Aconteceu no século XIII em Altare, na Itália. Uma jovem estava arrasada, pois tinha perdido o amor de sua vida. Por isso, estava determinada a trazê-lo de volta. Como não conseguiu convencê-lo com palavras, ela procurou outros meios: foi até uma feiticeira e implorou para que ela fizesse qualquer coisa para trazer seu amor de volta.

A feiticeira teve uma ideia. Ela poderia elaborar uma poção do amor para atrair novamente o homem. Mas precisava de um ingrediente essencial: uma hóstia consagrada.

Desesperada, a jovem assistiu à próxima Missa na catedral e se aproximou para receber a Comunhão. O padre colocou a Eucaristia na língua dela e a mulher a manteve na boca até que o sacerdote não pudesse mais vê-la. Depois, ela cuspiu a hóstia em um pedaço de pano.

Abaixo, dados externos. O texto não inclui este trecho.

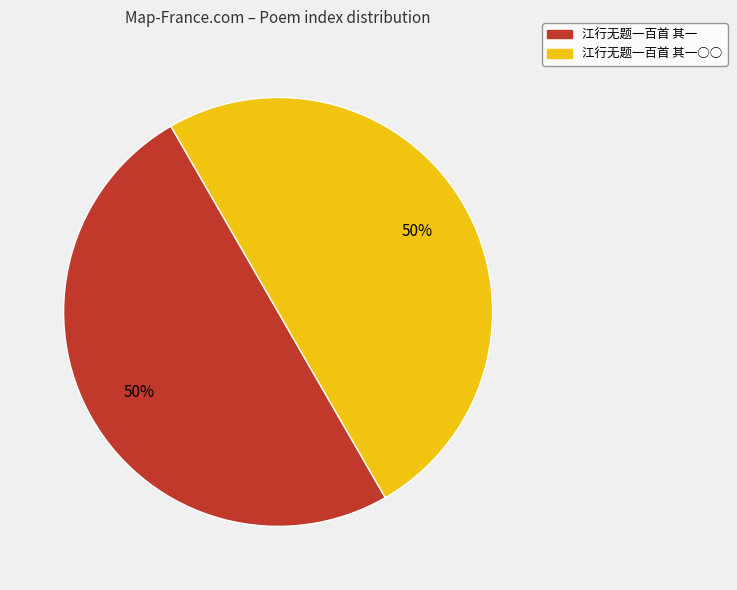

To the nearest percent, what is the average slice percentage?

50%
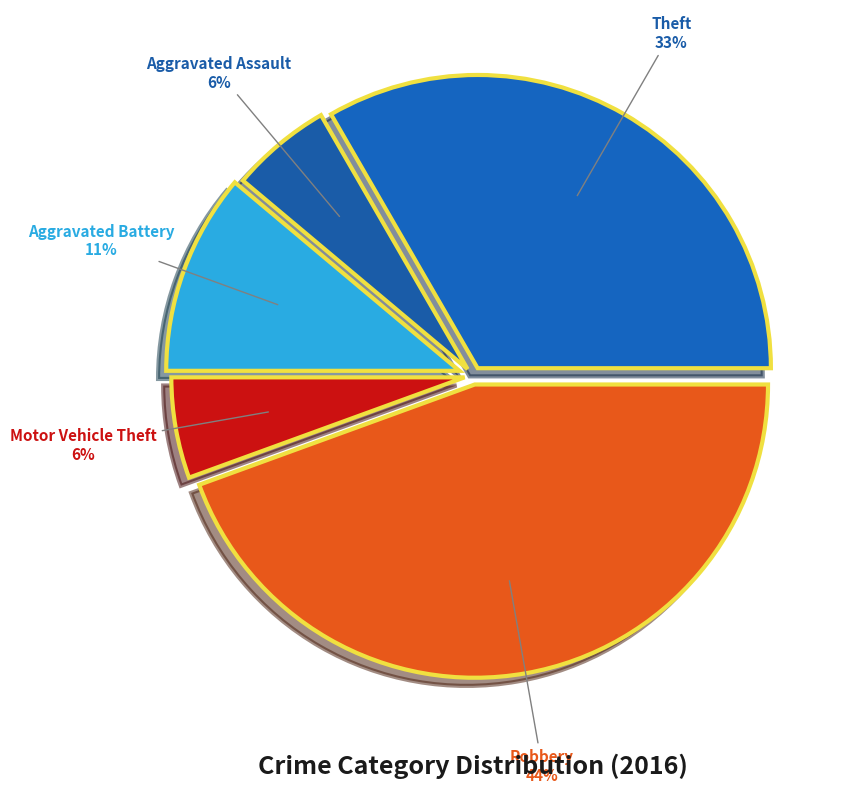

What percentage is the Theft slice, to the nearest percent?

33%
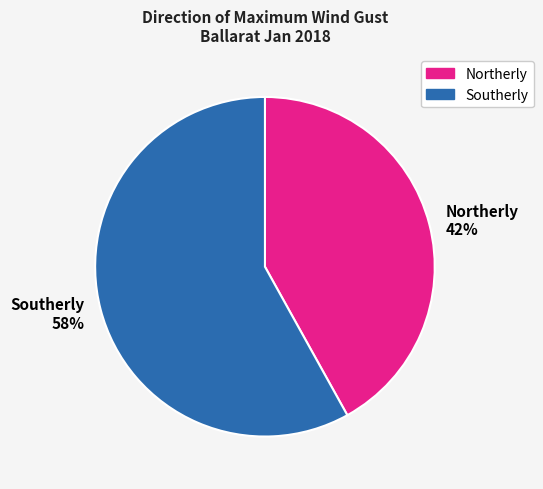

Between Northerly and Southerly, which is larger?

Southerly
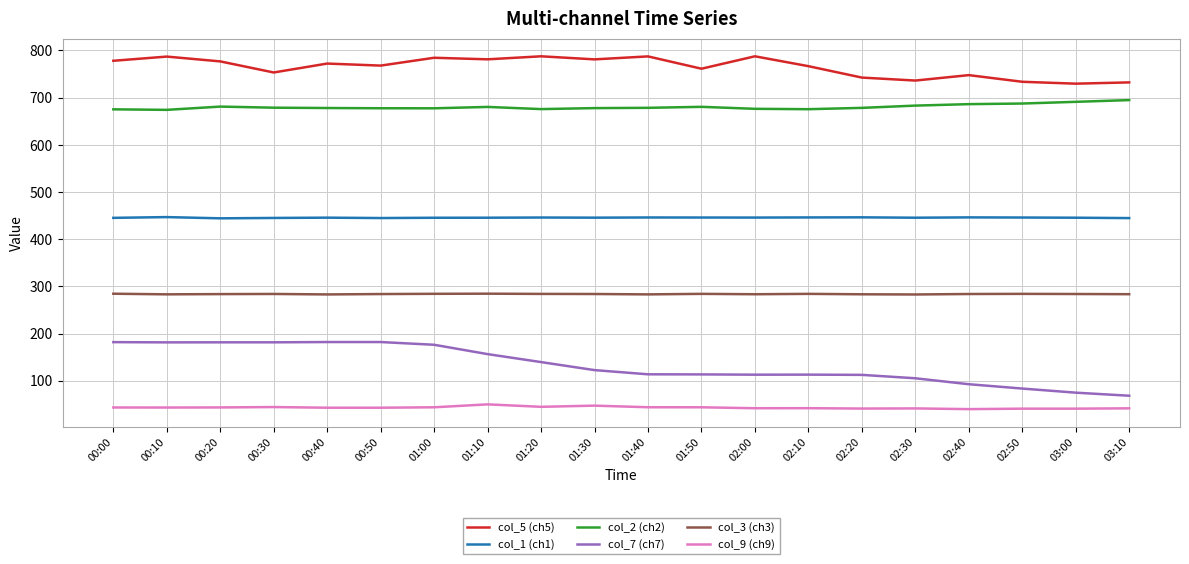

What are all the series names shown in the legend?

col_5 (ch5), col_1 (ch1), col_2 (ch2), col_7 (ch7), col_3 (ch3), col_9 (ch9)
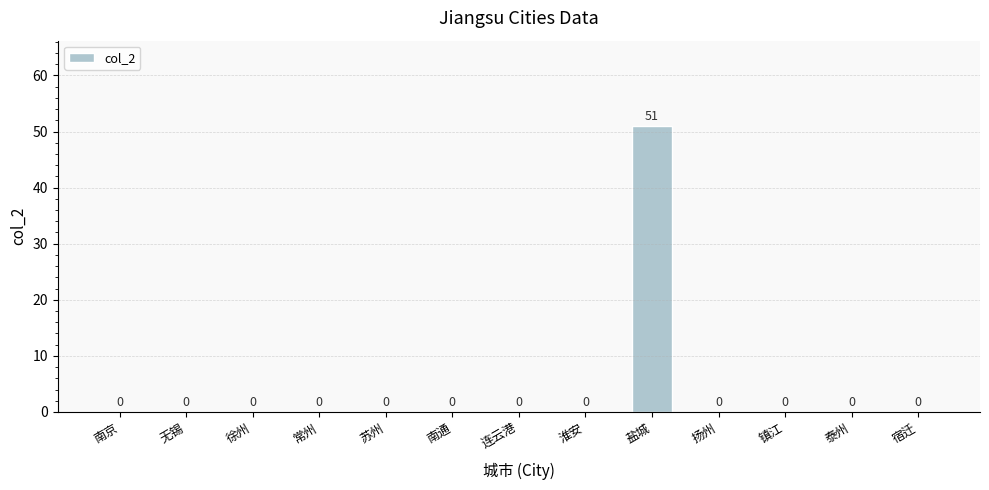

Count the number of data series in this chart.

1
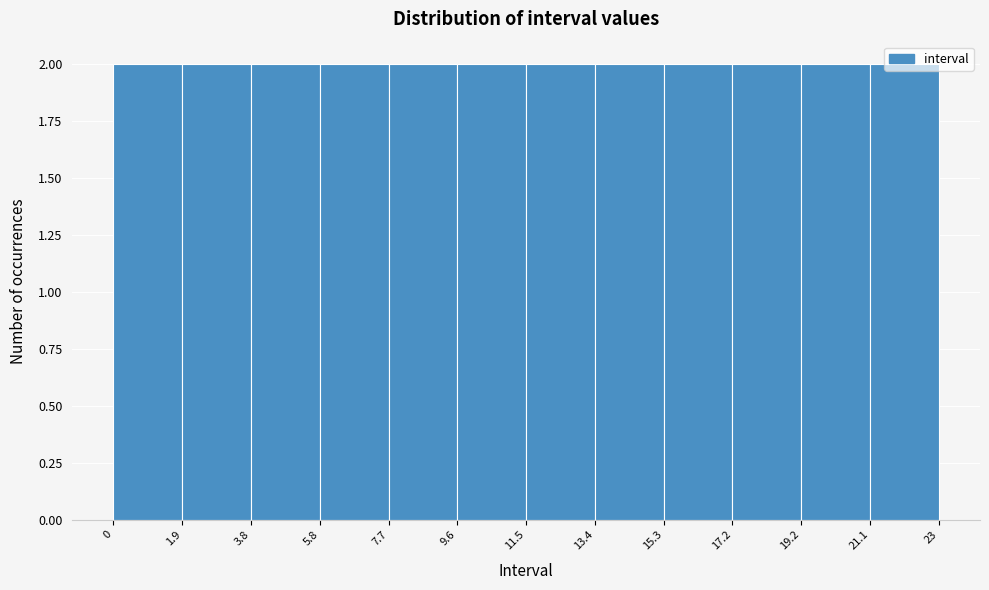

How tall is the bar that spans 0 to 1.9 on the x-axis? The values are not printed on the chart, so give them approximately, as read against the axis.

2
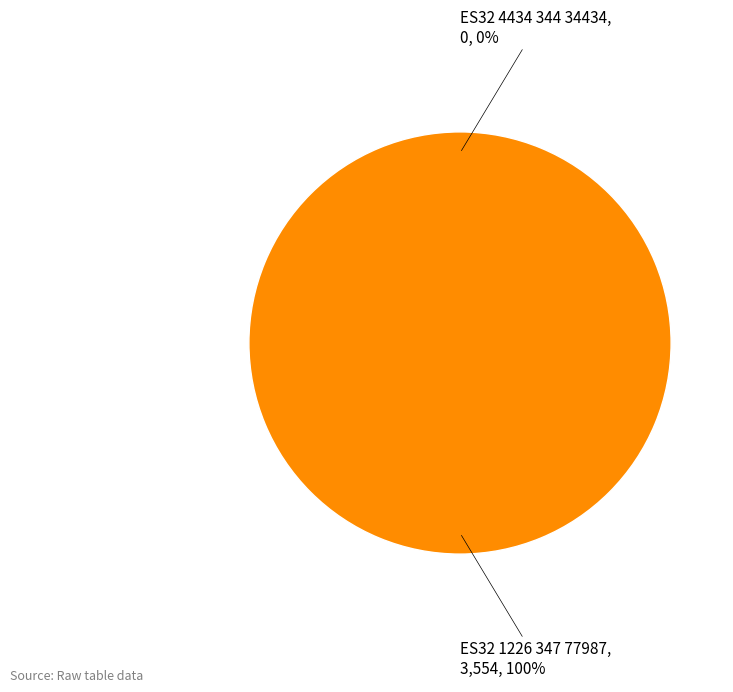

Does ES32 1226 347 77987 represent more than half of the total?

Yes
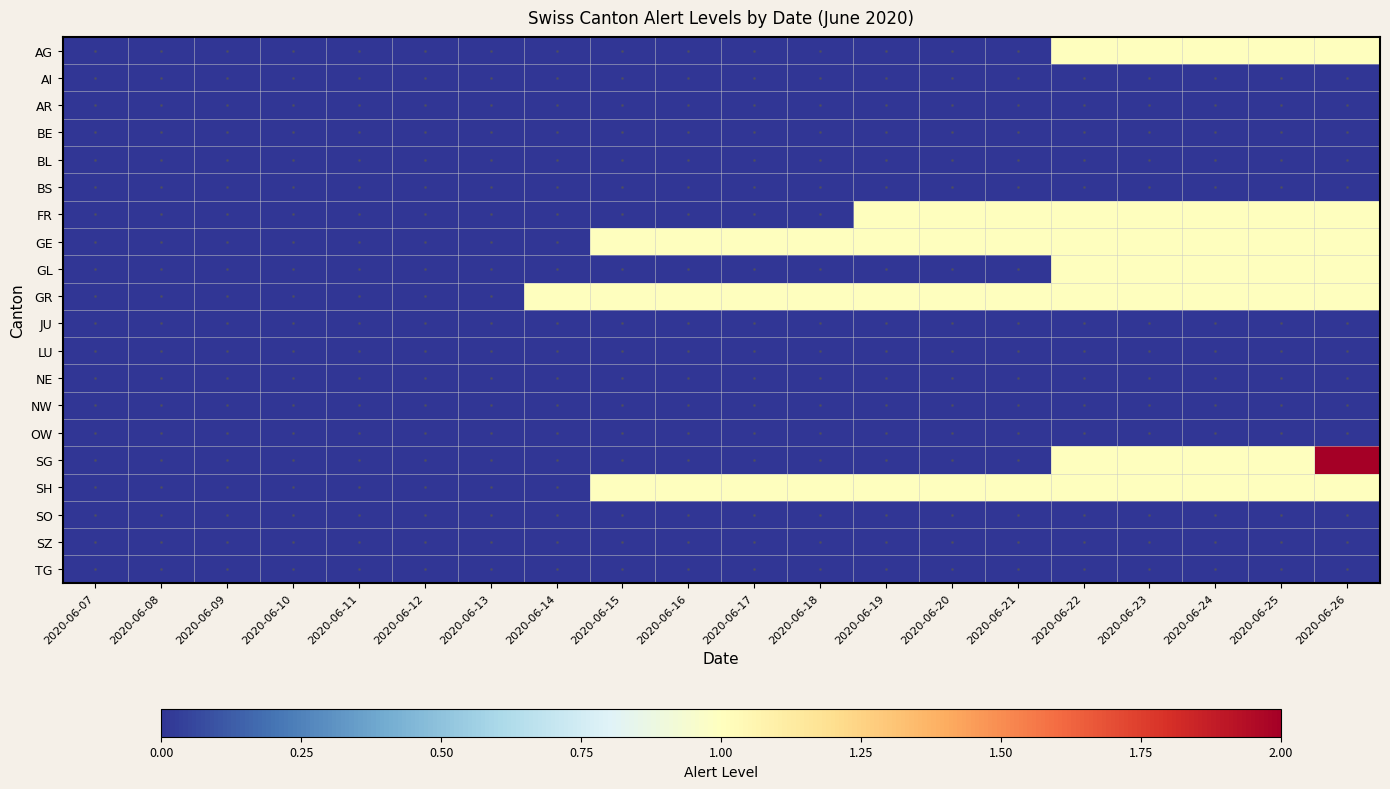

Between 2020-06-18 and 2020-06-24, which is larger?

2020-06-24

A jovem apaixonada voltou para a casa e guardou a hóstia até que ela pudesse visitar a feiticeira novamente. Depois de três dias, ela pegou o pano para dar uma olhada no seu “ingrediente”. Foi quando ela descobriu que a hóstia não estava mais branca.

A jovem encontrou uma parte sangrenta de carne e percebeu que a hóstia tinha se transformado fisicamente no Corpo e no Sangue de Cristo. Ela correu para a Igreja e se arrependeu de seu pecado. A feiticeira também se arrependeu e ambas se converteram depois do milagre. Pode-se dizer que ela caiu no “feitiço” da verdadeira “poção de amor”, que é a presença de Deus na Eucaristia.

O papa Gregório IX investigou o milagre e encarou o fato como um sinal visível contra as várias afirmações de que Jesus não estava presente na Eucaristia. O milagre coincidiu com outros eventos semelhantes em toda a Europa e ajudou a abrir caminho para a instituição da Festa de Corpus Christi.

A hóstia ensanguentada ainda é preservada na Catedral de Altare e está em exposição em um ostensório. Permanece como uma lembrança do eterno amor de Jesus por toda a humanidade.